27. August 2013 | Themenbereich: Innere Sicherheit, Mecklenburg-Vorp. | Drucken

Innenminister Lorenz Caffier hat heute im Kabinett die neue Verordnung über die Entschädigung der in den Gemeinden, Landkreisen, Ämtern und Zweckverbänden ehrenamtlich Tätigen (EntschVO M-V) vorgestellt. In der Koalitionsvereinbarung hatten sich die Koalitionspartner darauf verständigt, die Entschädigungsregelungen generell zu überprüfen. Nach der neuen Verordnung können ehrenamtliche Amts- und Mandatsträger höhere Aufwandsentschädigungen erhalten.

„Wir wollen, dass die neuen Landkreisgrößen und der damit verbundene erhöhte Zeitaufwand für unsere Ehrenamtler, aber auch das ehrenamtliche Engagement in unseren Gemeinden und Ämtern insgesamt als Eckpfeiler unseres Gemeinwesens angemessen berücksichtigt werden,“ betonte Innenminister Caffier. „Entsprechend der Empfehlungen der Entschädigungskommission wurden die Aufwandsentschädigungen moderat angehoben, begrenzt durch Höchstsätze. Ob und inwieweit dieser Rahmen im Einzelfall tatsächlich ausgeschöpft wird, müssen die kommunalen Gremien in ihren Satzungen auch weiterhin selbst regeln.“

Die möglichen Höchstsätze bei den Sitzungsgeldern sind von bisher flächendeckend 30 Euro auf 60 Euro in den Landkreisen, kreisfreien und großen kreisangehörigen Städten sowie auf 40 Euro in allen weiteren Gemeinden und Ämtern angehoben worden. Ortsvorsteher können bis zu 250 Euro erhalten. Der Entschädigungssatz für Vorsitzende der Ortsteilvertretungen in Ortsteilen bis zu 5. 000 Einwohner wurde auf 150 Euro erhöht.
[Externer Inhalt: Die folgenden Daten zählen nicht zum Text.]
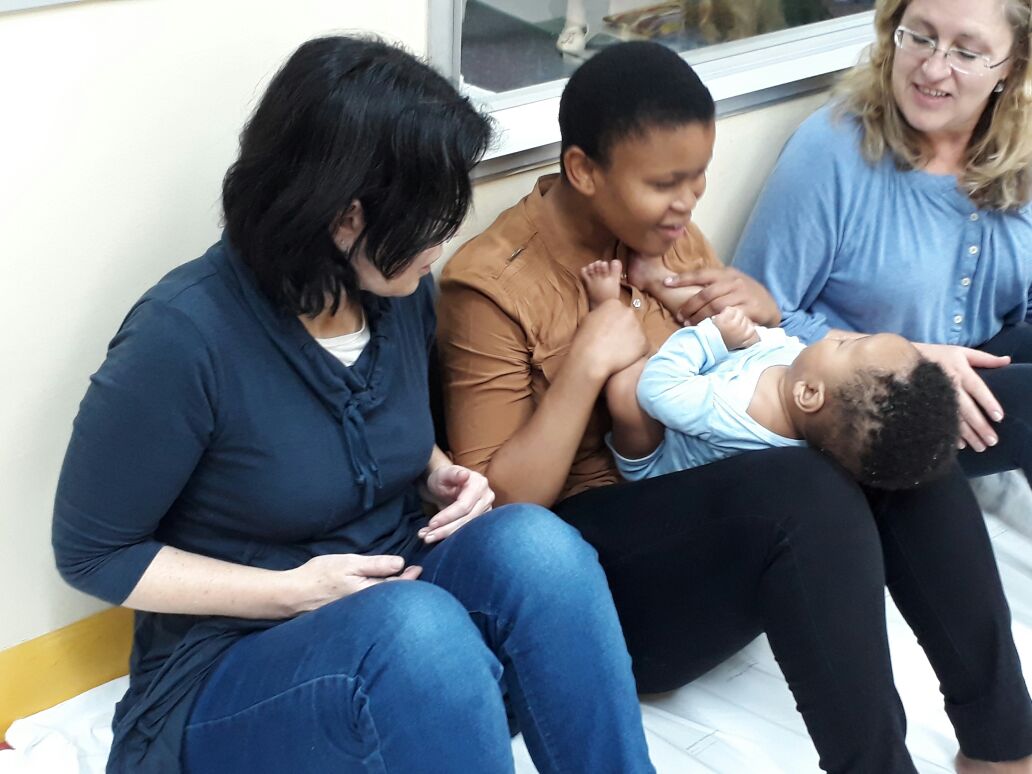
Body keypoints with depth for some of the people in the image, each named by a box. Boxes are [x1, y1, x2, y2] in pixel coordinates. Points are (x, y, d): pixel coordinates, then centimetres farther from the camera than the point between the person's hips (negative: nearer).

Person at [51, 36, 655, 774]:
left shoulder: (403, 293, -2)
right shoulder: (183, 337, -22)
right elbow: (92, 554, -12)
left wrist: (441, 474, -4)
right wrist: (289, 590, -21)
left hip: (397, 607, 6)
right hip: (235, 669, -5)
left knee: (533, 543, -26)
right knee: (417, 629, -37)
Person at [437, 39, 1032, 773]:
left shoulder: (668, 231, 6)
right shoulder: (492, 284, -14)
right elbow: (497, 509, -16)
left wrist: (763, 312, -4)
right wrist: (587, 364, -24)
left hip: (718, 501, 7)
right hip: (592, 554, -7)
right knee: (807, 491, -34)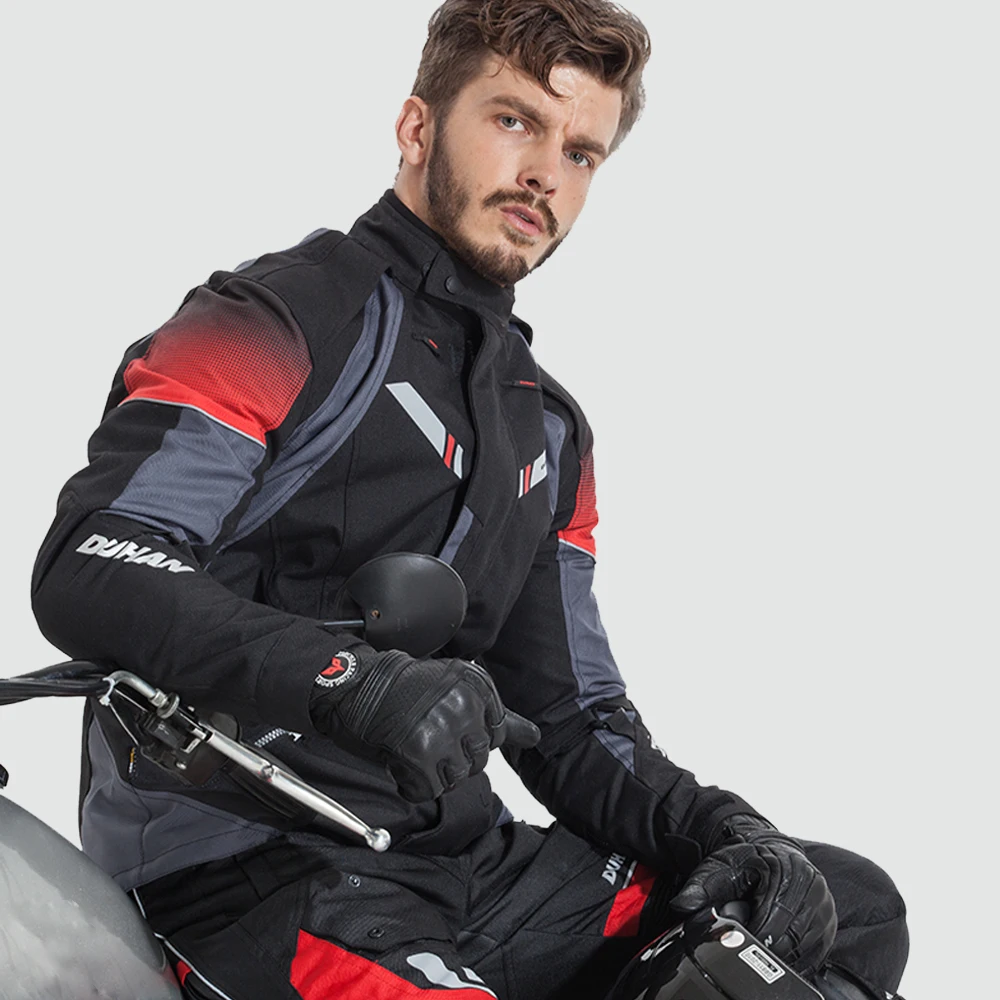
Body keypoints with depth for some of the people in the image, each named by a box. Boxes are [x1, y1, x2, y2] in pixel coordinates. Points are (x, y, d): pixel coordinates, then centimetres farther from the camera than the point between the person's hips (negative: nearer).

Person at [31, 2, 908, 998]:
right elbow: (89, 572, -18)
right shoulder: (271, 320, -4)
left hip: (459, 856, 7)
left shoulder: (549, 429, 20)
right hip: (245, 860, -7)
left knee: (852, 909, 0)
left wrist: (713, 829, -2)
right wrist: (353, 677, -33)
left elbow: (567, 719, 17)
Neben der Anhebung von Höchstsätzen gibt es auch eine Reihe weiterer, neu in die Verordnung aufgenommener Regelungen. So können Kreistagsmitglieder zusätzlich zu Sitzungsgeld und Reisekosten eine sitzungszeitergänzende Entschädigung von maximal 20 Cent je gefahrenem Kilometer erhalten z.B. für ihre Teilnahme an Sitzungen des Kreistages, der Ausschüsse und Fraktionen.

Mitglieder des Vorstandes/Präsidiums in Landkreisen können nun den gleichen Entschädigungssatz wie in kreisfreien und großen kreisangehörigen Städten erhalten. Angesichts der vergleichbaren Höhe der Einwohnerzahlen ist eine gleiche Entschädigung angemessen. Bei der Neubildung von Gemeinden unter Auflösung mindestens einer Gemeinde kann der neue Bürgermeister eine Zusatzzahlung von 150 Euro für den Zeitraum der ersten Wahlperiode erhalten. Weiterhin wurde eine zusätzliche Differenzierung der Ämtergrößen bei der Entschädigung der Amtsvorsteher vorgenommen angesichts der Tatsache, dass es bereits jetzt einige wenige Ämter mit Einwohnerzahlen von über 15.000 gibt und durch Fusionen künftig weitere Ämter in dieser Größenordnung zu erwarten sind.

Die Entschädigung für stellvertretende Bürgermeister in geschäftsführenden Gemeinden erfolgt künftig nach der Einwohnerzahl des Amtes. Dies gilt auch für Verwaltungsgemeinschaften.